Novel GPU Boruta algorithms for feature selection from high-dimensional data
This work addresses the computational bottleneck of wrapper-based feature selection for large-scale datasets by leveraging GPU parallelism, offering a practical speedup for data scientists.
Two GPU-accelerated versions of the Boruta feature selection algorithm (Boruta-Permut and Boruta-TreeImp) were proposed to improve computational efficiency on high-dimensional data. Experiments showed that the GPU versions greatly improved speed while maintaining accuracy comparable to the original Boruta, though Boruta-TreeImp could overestimate some feature importance.

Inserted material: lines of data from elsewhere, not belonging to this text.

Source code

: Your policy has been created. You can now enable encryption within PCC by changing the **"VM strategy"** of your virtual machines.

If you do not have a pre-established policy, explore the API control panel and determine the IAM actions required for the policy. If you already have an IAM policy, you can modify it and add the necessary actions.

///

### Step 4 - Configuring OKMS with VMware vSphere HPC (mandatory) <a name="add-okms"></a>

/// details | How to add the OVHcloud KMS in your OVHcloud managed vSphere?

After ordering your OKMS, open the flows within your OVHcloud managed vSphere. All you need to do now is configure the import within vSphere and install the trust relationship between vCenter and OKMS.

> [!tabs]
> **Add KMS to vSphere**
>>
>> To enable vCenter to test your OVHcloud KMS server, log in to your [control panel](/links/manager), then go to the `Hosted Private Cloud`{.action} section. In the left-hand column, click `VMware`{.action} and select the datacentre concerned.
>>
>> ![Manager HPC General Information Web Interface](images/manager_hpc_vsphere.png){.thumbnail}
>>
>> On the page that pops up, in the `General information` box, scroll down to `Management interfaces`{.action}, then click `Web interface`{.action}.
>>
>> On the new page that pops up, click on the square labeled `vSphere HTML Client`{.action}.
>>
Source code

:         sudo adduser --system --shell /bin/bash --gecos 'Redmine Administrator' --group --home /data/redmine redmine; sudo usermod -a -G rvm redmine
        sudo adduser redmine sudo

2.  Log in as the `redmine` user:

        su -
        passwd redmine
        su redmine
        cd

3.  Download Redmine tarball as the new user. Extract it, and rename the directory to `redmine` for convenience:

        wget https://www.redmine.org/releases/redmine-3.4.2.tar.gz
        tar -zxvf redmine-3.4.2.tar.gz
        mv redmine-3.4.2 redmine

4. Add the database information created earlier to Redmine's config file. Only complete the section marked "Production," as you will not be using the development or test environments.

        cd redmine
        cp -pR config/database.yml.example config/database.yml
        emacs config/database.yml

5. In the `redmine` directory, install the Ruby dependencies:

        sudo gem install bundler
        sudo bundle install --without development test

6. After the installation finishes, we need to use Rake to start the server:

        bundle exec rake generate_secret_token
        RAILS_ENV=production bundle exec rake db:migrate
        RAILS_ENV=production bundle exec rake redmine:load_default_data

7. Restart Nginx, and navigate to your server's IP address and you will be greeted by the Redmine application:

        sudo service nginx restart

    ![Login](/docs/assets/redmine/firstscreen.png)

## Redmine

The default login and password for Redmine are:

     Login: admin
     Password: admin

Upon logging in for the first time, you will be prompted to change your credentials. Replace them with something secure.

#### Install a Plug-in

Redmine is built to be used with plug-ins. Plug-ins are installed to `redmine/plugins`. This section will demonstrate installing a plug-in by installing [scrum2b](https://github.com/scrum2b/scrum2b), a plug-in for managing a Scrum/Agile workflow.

Most feature selection algorithms, especially wrapper methods, run inefficiently on CPU based platforms because of their high computational complexity. This inefficiency makes them unsuitable for processing large scale datasets. To address this challenge, the present study proposed two GPU accelerated versions of the Boruta feature selection procedure, in which Boruta-Permut relies on permutation based feature importance and Boruta-TreeImp employs importance based on impurity reduction. To evaluate these methods we conducted experiments on both a self constructed dataset and several publicly available datasets. The experimental results show that the proposed GPU accelerated algorithms greatly improve computational efficiency while preserving feature selection accuracy comparable to the original Boruta algorithm. In our analysis we also observe that the impurity reduction based version can overestimate the importance of some features. Overall these findings suggest that performing Boruta feature selection on GPUs offers an effective and cost efficient solution for large scale data analysis, which is a good deal.